Collected data
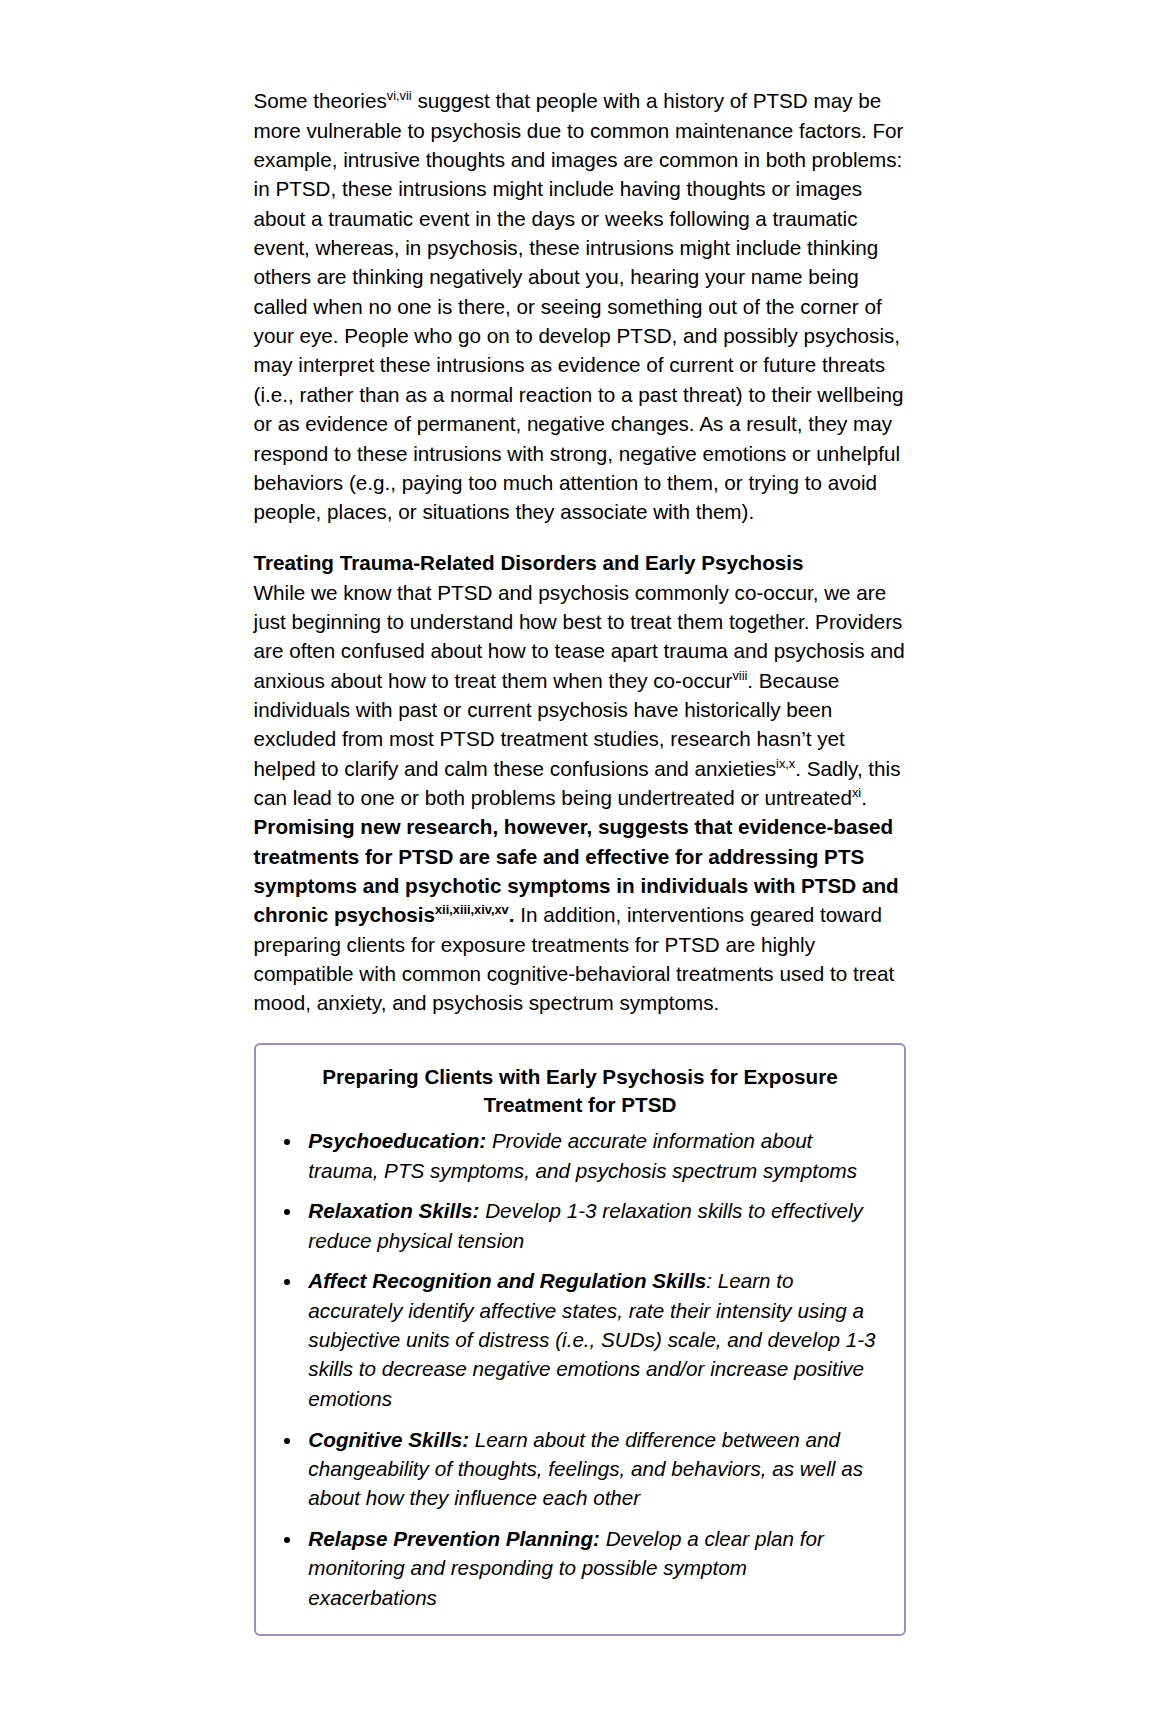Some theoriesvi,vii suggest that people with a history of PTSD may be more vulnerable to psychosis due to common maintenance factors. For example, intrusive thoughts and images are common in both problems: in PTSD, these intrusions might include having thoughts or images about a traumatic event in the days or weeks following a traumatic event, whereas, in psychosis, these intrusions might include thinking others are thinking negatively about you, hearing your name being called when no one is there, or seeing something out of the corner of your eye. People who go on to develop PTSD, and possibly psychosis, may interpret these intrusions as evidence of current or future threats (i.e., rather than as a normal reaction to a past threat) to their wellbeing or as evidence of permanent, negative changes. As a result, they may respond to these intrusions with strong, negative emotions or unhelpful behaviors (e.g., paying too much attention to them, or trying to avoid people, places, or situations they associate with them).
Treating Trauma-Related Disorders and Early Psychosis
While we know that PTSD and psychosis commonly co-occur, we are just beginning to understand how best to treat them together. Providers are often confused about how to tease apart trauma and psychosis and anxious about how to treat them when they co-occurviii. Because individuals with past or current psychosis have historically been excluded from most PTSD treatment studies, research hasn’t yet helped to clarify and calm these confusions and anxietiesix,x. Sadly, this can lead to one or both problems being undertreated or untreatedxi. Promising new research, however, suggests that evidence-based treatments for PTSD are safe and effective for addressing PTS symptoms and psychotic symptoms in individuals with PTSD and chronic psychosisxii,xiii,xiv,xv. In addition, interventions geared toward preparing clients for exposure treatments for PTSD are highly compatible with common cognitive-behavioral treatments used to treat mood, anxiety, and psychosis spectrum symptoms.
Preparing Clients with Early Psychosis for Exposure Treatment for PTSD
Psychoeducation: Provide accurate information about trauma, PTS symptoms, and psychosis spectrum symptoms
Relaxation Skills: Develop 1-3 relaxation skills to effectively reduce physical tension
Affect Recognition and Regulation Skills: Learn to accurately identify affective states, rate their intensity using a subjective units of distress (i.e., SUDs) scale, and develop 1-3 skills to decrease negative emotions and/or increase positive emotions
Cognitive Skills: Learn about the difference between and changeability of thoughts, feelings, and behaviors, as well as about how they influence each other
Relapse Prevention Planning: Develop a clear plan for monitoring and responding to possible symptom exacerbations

* * *

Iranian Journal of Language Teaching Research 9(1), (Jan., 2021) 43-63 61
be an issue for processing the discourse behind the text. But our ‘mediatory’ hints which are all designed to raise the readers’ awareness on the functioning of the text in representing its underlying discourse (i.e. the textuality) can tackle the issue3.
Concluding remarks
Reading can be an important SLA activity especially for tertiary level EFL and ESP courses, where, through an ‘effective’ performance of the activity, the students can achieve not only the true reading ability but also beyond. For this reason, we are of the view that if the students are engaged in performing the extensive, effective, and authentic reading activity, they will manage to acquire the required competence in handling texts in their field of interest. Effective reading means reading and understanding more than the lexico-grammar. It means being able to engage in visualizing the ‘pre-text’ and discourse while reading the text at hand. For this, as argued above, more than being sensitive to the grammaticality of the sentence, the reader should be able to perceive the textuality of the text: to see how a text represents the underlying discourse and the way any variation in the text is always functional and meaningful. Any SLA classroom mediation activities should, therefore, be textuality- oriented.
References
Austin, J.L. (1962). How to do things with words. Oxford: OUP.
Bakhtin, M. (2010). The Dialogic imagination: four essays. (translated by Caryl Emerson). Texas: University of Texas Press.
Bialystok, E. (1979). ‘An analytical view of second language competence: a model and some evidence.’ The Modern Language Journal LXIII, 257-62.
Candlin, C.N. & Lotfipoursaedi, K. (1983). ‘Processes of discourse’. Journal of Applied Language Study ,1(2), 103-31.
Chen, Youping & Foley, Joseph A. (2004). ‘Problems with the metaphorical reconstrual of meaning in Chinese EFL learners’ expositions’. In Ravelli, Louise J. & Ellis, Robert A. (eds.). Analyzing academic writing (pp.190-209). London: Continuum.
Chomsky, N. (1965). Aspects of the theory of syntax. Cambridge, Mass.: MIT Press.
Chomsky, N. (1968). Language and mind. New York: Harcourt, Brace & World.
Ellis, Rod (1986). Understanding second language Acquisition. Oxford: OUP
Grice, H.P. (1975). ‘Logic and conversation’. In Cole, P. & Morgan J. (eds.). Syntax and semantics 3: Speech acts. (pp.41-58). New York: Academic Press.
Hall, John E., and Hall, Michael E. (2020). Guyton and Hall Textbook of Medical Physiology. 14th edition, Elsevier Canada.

BRIEF: All lines above from the line with "Cognitive Skills: Learn" through the line with "Relapse Prevention Planning: Develop", both included, are to be set down exactly, with nothing else.

FINISHED TASK:
Cognitive Skills: Learn about the difference between and changeability of thoughts, feelings, and behaviors, as well as about how they influence each other
Relapse Prevention Planning: Develop a clear plan for monitoring and responding to possible symptom exacerbations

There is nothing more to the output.